==== Data section
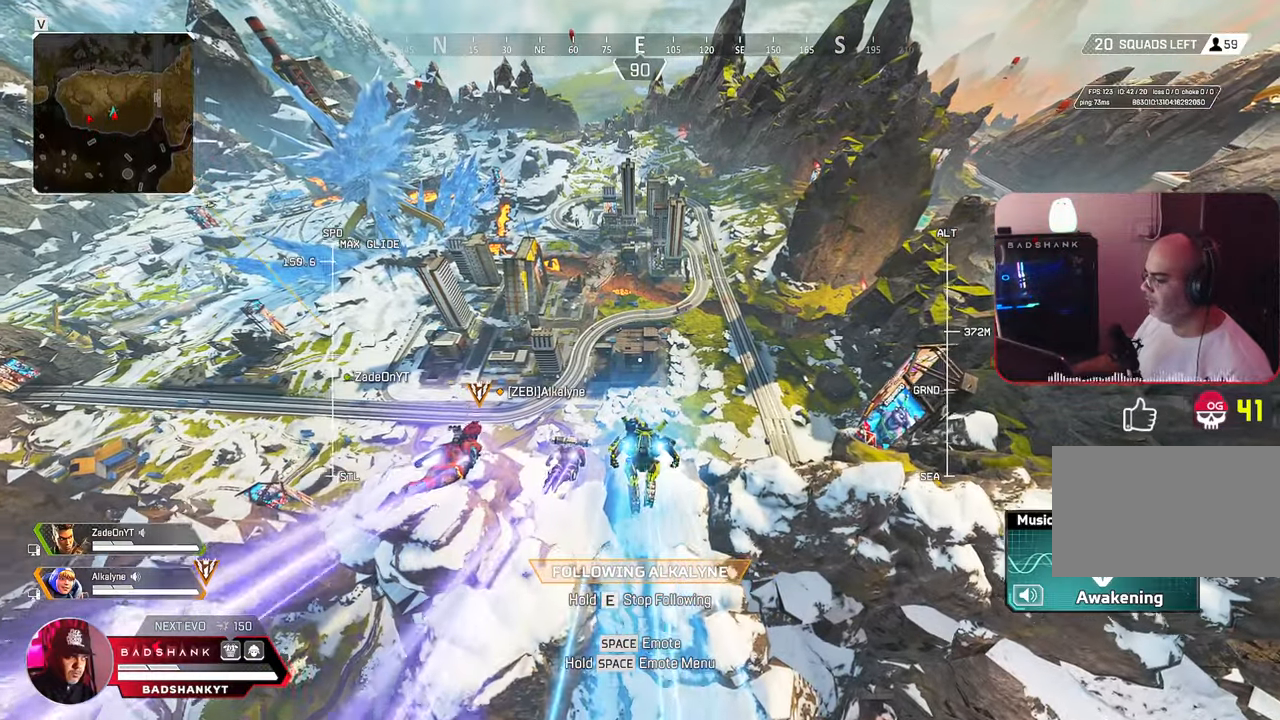
{"keys": ["t"], "mouse": [], "events": []}
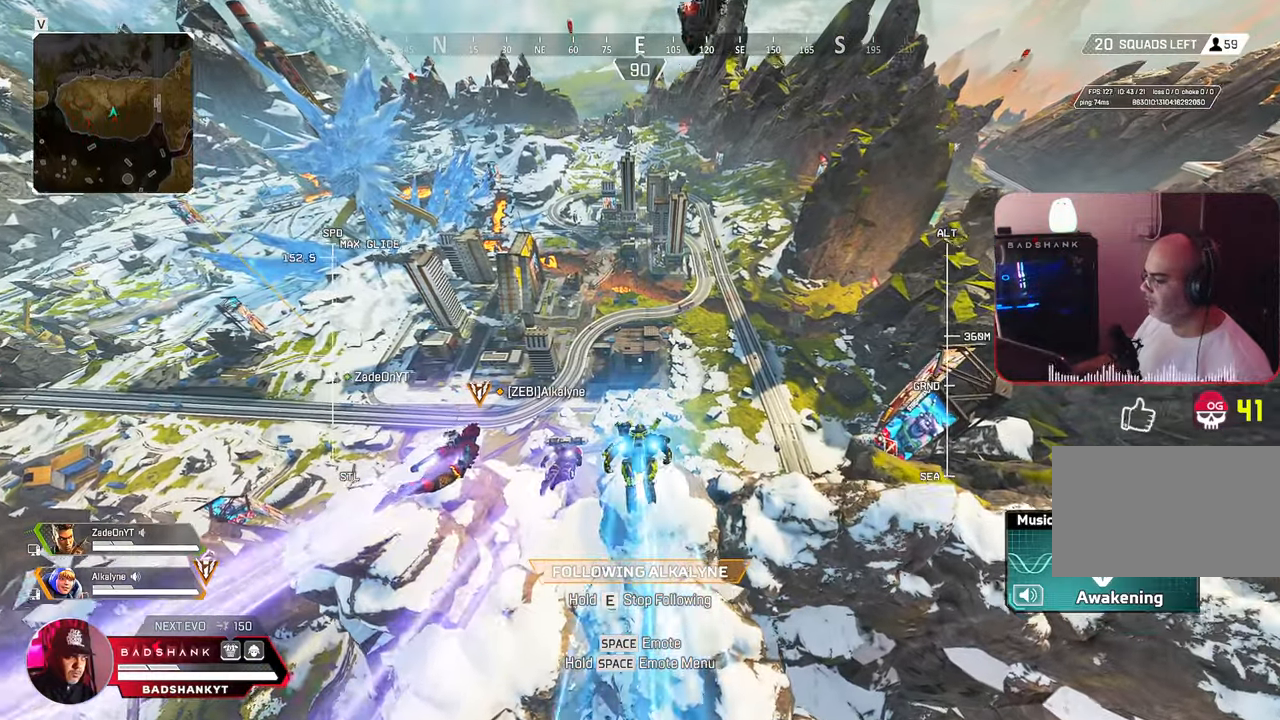
{"keys": [], "mouse": [], "events": [[83, "t", "up"]]}
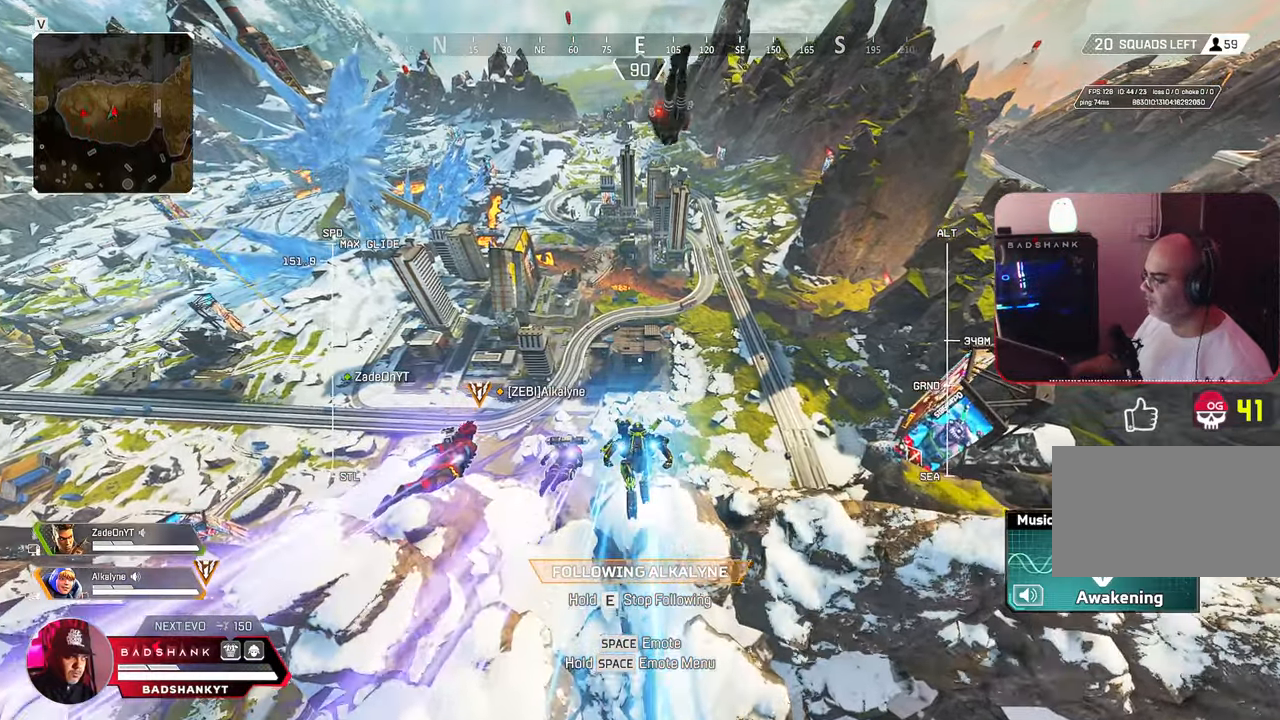
{"keys": [], "mouse": [], "events": []}
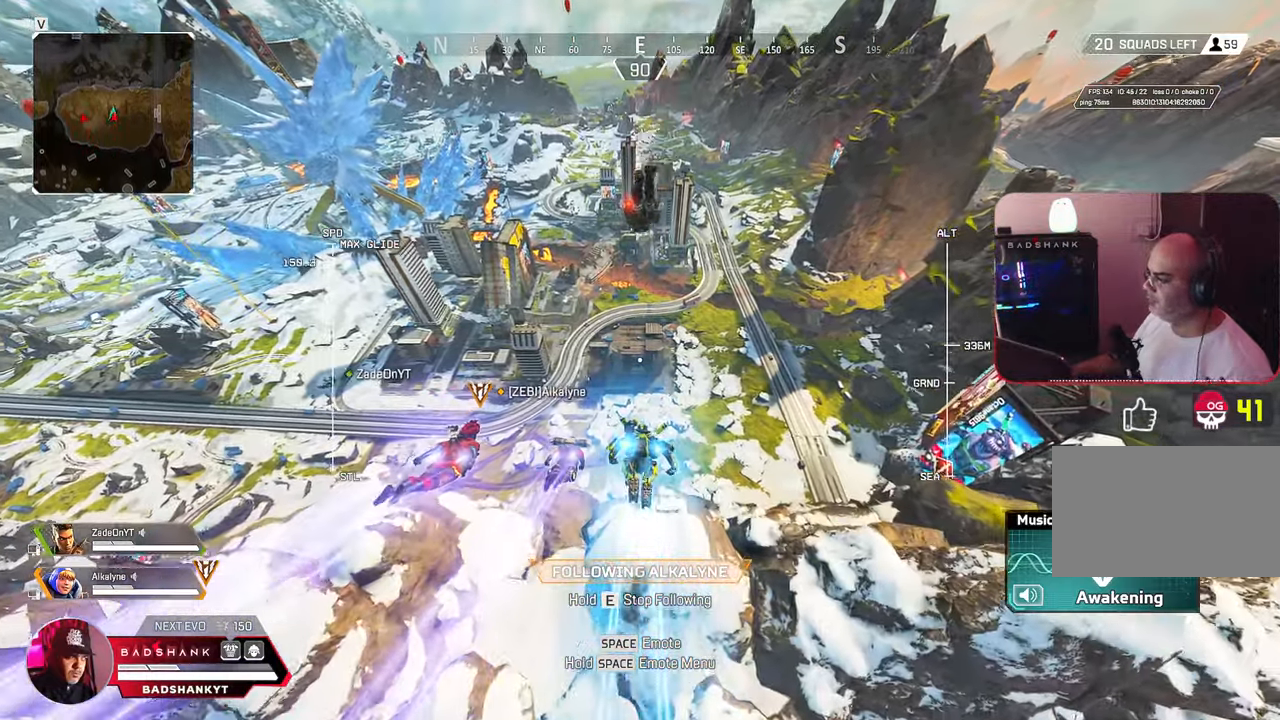
{"keys": [], "mouse": [], "events": []}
========
What is expected —
Dropping every picture, restate the material word for word.

Written solution —
{"keys": ["t"], "mouse": [], "events": []}
{"keys": [], "mouse": [], "events": [[83, "t", "up"]]}
{"keys": [], "mouse": [], "events": []}
{"keys": [], "mouse": [], "events": []}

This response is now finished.